Crossfield, Elijah (1845-1916)

Transcription of obituary published in the Primitive Methodist Magazine by W.J. Tristram

In the passing of Mr. Elijah Crossfield, Otley Church and Circuit have lost one of their noblest characters. He was one of the finest types of Primitive Methodists. Born of Christian parents, in Armley, Leeds, seventy-one years ago, he at the age of sixteen, gave his heart to the Lord Jesus. And never was consecration more complete. As a Sunday school teacher, we should imagine that his record has been seldom equalled. Never once late during the long term of fifty-four years. Never once absent without providing a substitute. The outstanding feature of his life was his genuine, wholesome religiousness. Religion to him was the one thing in life. How he loved the services of the sanctuary! How he enjoyed a real live prayer-meeting! How he revelled in a homely testimony meeting!

Another feature in him which was much admired was his child-like confidence in God. His faith found continuous expression in marked generosity. His gifts to the Church were neither meagre nor few, and were never heralded in the market-place. When urged to retire from business, he pleaded: “If I retire, I shall not be able to give as much to the Church.”

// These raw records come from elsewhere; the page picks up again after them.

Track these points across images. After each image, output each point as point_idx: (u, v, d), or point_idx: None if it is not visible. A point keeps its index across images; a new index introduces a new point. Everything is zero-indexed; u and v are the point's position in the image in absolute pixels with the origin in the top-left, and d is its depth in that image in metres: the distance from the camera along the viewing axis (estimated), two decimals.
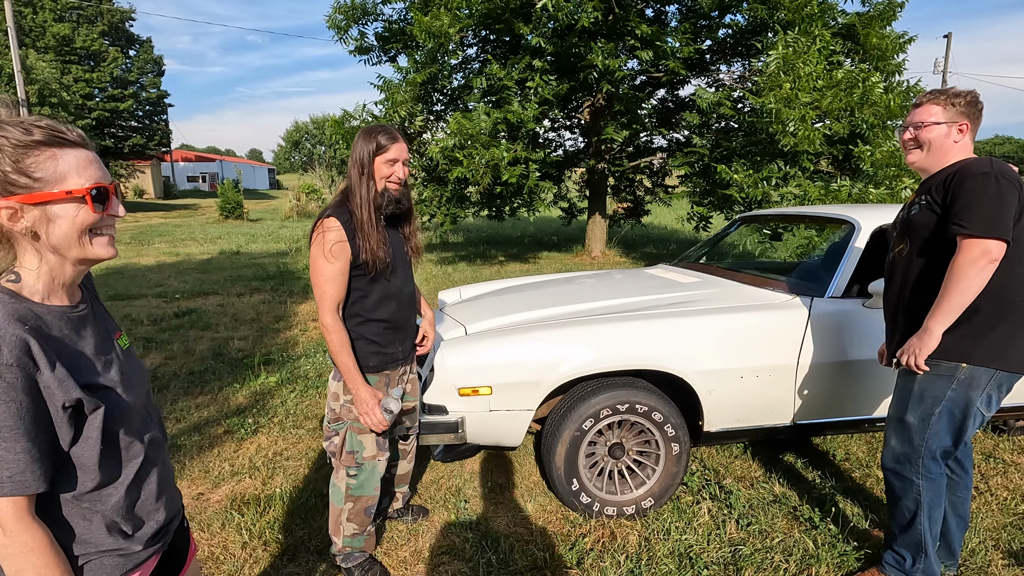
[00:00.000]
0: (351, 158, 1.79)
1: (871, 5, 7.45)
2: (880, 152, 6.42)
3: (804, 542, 2.16)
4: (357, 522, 1.97)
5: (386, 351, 1.91)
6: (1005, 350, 1.66)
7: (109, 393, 0.89)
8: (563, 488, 2.35)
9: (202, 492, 2.56)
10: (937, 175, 1.74)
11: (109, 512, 0.90)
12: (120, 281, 7.78)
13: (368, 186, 1.77)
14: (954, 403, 1.71)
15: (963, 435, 1.73)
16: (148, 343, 4.83)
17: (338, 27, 8.82)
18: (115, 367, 0.94)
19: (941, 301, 1.62)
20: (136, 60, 28.60)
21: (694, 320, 2.37)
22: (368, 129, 1.81)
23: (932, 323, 1.64)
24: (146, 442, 0.98)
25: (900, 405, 1.82)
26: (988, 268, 1.56)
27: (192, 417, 3.36)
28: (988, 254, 1.55)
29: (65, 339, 0.86)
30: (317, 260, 1.75)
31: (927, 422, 1.74)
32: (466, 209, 8.81)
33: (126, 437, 0.92)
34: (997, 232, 1.55)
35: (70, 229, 0.85)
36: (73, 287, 0.93)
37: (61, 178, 0.83)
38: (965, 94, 1.74)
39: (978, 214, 1.56)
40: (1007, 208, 1.57)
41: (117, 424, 0.90)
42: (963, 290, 1.58)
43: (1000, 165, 1.61)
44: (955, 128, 1.72)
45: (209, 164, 48.24)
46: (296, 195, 21.79)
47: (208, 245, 12.13)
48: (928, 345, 1.65)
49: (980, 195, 1.58)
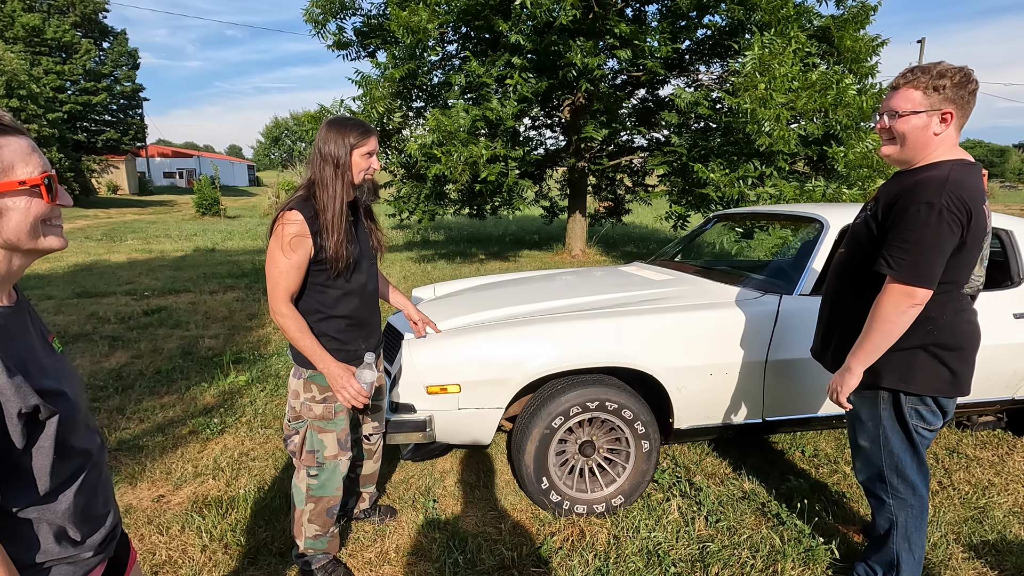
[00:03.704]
0: (320, 152, 1.71)
1: (845, 8, 7.57)
2: (853, 153, 6.52)
3: (771, 538, 2.17)
4: (319, 523, 1.92)
5: (348, 348, 1.86)
6: (908, 372, 1.60)
7: (60, 398, 0.85)
8: (533, 487, 2.32)
9: (163, 494, 2.49)
10: (897, 181, 1.61)
11: (59, 519, 0.85)
12: (88, 278, 7.57)
13: (344, 181, 1.72)
14: (890, 423, 1.68)
15: (917, 450, 1.69)
16: (114, 341, 4.70)
17: (316, 21, 8.69)
18: (59, 369, 0.90)
19: (863, 341, 1.58)
20: (110, 52, 27.92)
21: (663, 317, 2.37)
22: (337, 121, 1.74)
23: (853, 362, 1.61)
24: (94, 446, 0.95)
25: (852, 430, 1.81)
26: (911, 312, 1.50)
27: (156, 417, 3.27)
28: (911, 299, 1.49)
29: (14, 340, 0.81)
30: (274, 252, 1.70)
31: (878, 443, 1.72)
32: (445, 207, 8.75)
33: (74, 442, 0.88)
34: (923, 280, 1.47)
35: (23, 221, 0.81)
36: (9, 286, 0.88)
37: (8, 167, 0.79)
38: (953, 74, 1.47)
39: (909, 254, 1.47)
40: (942, 249, 1.46)
41: (68, 430, 0.86)
42: (884, 333, 1.53)
43: (953, 190, 1.44)
44: (936, 118, 1.50)
45: (186, 160, 47.32)
46: (276, 192, 21.45)
47: (183, 242, 11.88)
48: (849, 383, 1.62)
49: (918, 231, 1.46)
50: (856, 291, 1.71)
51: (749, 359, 2.38)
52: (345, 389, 1.74)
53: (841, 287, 1.79)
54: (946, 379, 1.60)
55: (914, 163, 1.59)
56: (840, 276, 1.80)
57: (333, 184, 1.70)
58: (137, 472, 2.65)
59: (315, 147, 1.74)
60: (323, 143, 1.71)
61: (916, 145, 1.54)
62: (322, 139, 1.72)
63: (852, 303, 1.73)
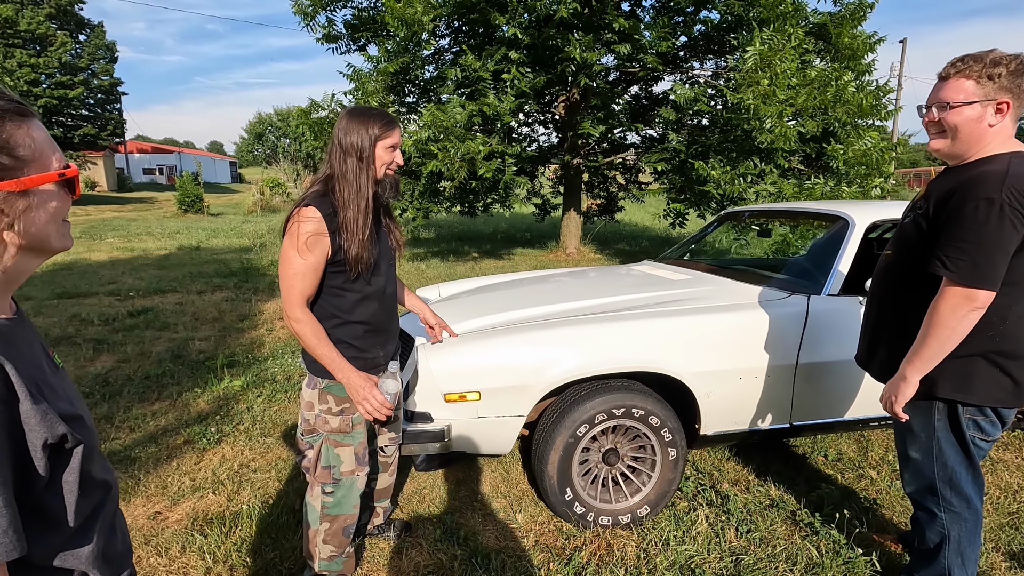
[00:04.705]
0: (341, 144, 1.57)
1: (842, 5, 7.55)
2: (852, 151, 6.50)
3: (807, 549, 2.08)
4: (335, 543, 1.79)
5: (366, 356, 1.72)
6: (967, 381, 1.50)
7: (78, 423, 0.72)
8: (556, 498, 2.21)
9: (159, 511, 2.33)
10: (949, 177, 1.50)
11: (83, 565, 0.73)
12: (69, 278, 7.29)
13: (368, 176, 1.58)
14: (945, 434, 1.57)
15: (973, 461, 1.59)
16: (99, 344, 4.48)
17: (305, 13, 8.45)
18: (69, 390, 0.76)
19: (919, 348, 1.48)
20: (87, 46, 27.12)
21: (692, 319, 2.26)
22: (359, 111, 1.60)
23: (909, 370, 1.51)
24: (111, 476, 0.82)
25: (901, 441, 1.72)
26: (972, 316, 1.40)
27: (148, 426, 3.09)
28: (972, 302, 1.38)
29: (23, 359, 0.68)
30: (288, 252, 1.56)
31: (930, 455, 1.62)
32: (439, 204, 8.59)
33: (95, 473, 0.76)
34: (984, 281, 1.36)
35: (49, 219, 0.71)
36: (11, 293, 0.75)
37: (43, 156, 0.68)
38: (1008, 61, 1.37)
39: (968, 254, 1.37)
40: (1004, 248, 1.35)
41: (88, 460, 0.73)
42: (942, 339, 1.43)
43: (1015, 184, 1.34)
44: (991, 108, 1.40)
45: (167, 156, 46.40)
46: (260, 189, 21.07)
47: (166, 240, 11.56)
48: (905, 393, 1.52)
49: (977, 230, 1.36)
50: (905, 295, 1.62)
51: (779, 362, 2.29)
52: (367, 401, 1.61)
53: (888, 291, 1.70)
54: (1008, 388, 1.50)
55: (967, 157, 1.48)
56: (887, 279, 1.71)
57: (357, 178, 1.57)
58: (131, 487, 2.49)
59: (334, 139, 1.60)
60: (344, 134, 1.58)
61: (970, 138, 1.45)
62: (343, 130, 1.58)
63: (901, 308, 1.64)
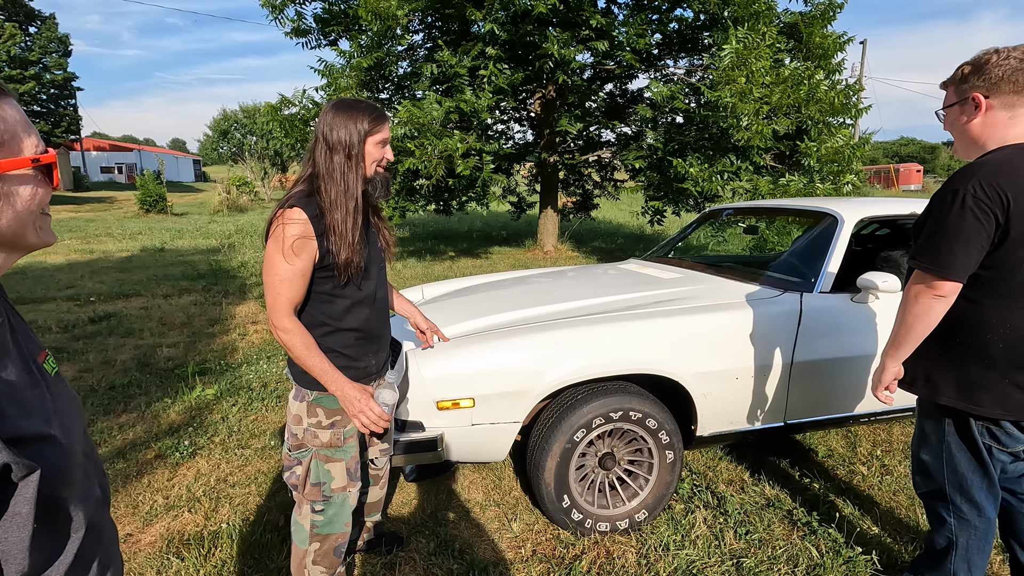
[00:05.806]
0: (327, 140, 1.46)
1: (813, 5, 7.68)
2: (824, 148, 6.62)
3: (807, 550, 2.06)
4: (325, 564, 1.69)
5: (358, 365, 1.62)
6: (973, 392, 1.44)
7: (44, 446, 0.61)
8: (553, 505, 2.14)
9: (131, 533, 2.18)
10: None
11: None
12: (23, 282, 6.90)
13: (357, 174, 1.48)
14: (955, 439, 1.52)
15: (987, 470, 1.52)
16: (59, 353, 4.23)
17: (273, 6, 8.18)
18: (47, 404, 0.65)
19: (892, 336, 1.52)
20: (37, 38, 25.87)
21: (689, 319, 2.22)
22: (345, 104, 1.49)
23: (884, 356, 1.55)
24: (91, 504, 0.71)
25: (915, 441, 1.69)
26: (935, 305, 1.39)
27: (115, 440, 2.91)
28: (932, 290, 1.39)
29: None
30: (273, 257, 1.45)
31: (941, 459, 1.57)
32: (415, 202, 8.45)
33: (67, 503, 0.65)
34: (943, 270, 1.36)
35: (26, 209, 0.62)
36: None
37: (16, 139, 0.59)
38: (976, 59, 1.41)
39: (932, 243, 1.39)
40: (964, 238, 1.34)
41: (56, 488, 0.62)
42: (908, 326, 1.45)
43: (986, 176, 1.32)
44: (968, 106, 1.44)
45: (126, 154, 44.65)
46: (226, 188, 20.44)
47: (127, 241, 11.09)
48: (883, 378, 1.54)
49: (941, 220, 1.38)
50: None
51: (775, 361, 2.27)
52: (364, 414, 1.51)
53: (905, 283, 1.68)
54: (1019, 401, 1.43)
55: (971, 156, 1.50)
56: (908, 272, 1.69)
57: (345, 177, 1.46)
58: None
59: (318, 134, 1.49)
60: (330, 129, 1.47)
61: (961, 138, 1.51)
62: (328, 125, 1.47)
63: None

He was an upright employer of labour. No man must use unclean speech in his presence. No man must scamp work in his shop. He was faithful in all his dealings. He was a devoted husband and father. He has left ten children and grandchildren—a heritage of the highest value. And most of them are not only connected with the Church—they are workers and officials therein. As a citizen he won honour and esteem. This was notably evident at the memorial service held in our Otley Church prior to the interment, which was attended by the M.P. for this division and other leading townsmen.

Twelve months before his death he was suddenly smitten down with a sickness which prevented all further attendance at public worship. And yet there was no murmuring, no complaining. The faith that sustained him during: days of vigour and health, was sufficient in the day of trial.

The memorial service, held on December 23rd was conducted by the circuit ministers, a most chaste address being delivered by the Rev. Jackson Harding, a former minister of the circuit, and a friend of the Crossfield family of many years standing. All our thoughts of him are grateful and inspiring.


Elijah was born in late 1845 at Armley, Leeds, Yorkshire, to parents Timothy Crossfield, a woollen spinner (1851), and Ann Wilson.

Census returns identify the following occupations for Elijah.

  • 1851 scholar
  • 1861 moulder of iron
  • 1871 iron moulder
  • 1881 iron founder
  • 1891 iron moulder
  • 1901 printer’s engineer
  • 1911 foreman iron moulder

He married Elizabeth Davison (1847-1919) on 2 April 1866 at Bradford Cathedral, Yorkshire. Census returns identify ten of fourteen children.

  • Ann (1867-1935) – a dressmaker (1891); married Arthur Bartle, a foreman fitter (1911), in 1894             
  • Joseph Wilson (1869-1940) – printer’s engineer iron turner
  • Helena (1871-1941) – married Henry Crowe, a draper (1911), in 1892
  • Timothy (1874-1939) – iron founder (1911); emigrated to Australia in 1922
  • Edith Hannah (1876-1916) – married William Henry Renwick, a joiner & wheelwright (1901), in 1899               
  • John (1878-1926) – company secretary (1901)
  • Clara Ethel (1882-1956) – married John Wilson Briggs, an iron moulder (1911), in 1908
  • Lilian Elizabeth (1884-1950) – died in Australia
  • Wilfred Elijah (1886-1978) – a railway clerk (1911)
  • Henry Davison (1889-1961) – an elementary school teacher (1911)

Elijah died on 21 December 1916 at Otley, Yorkshire.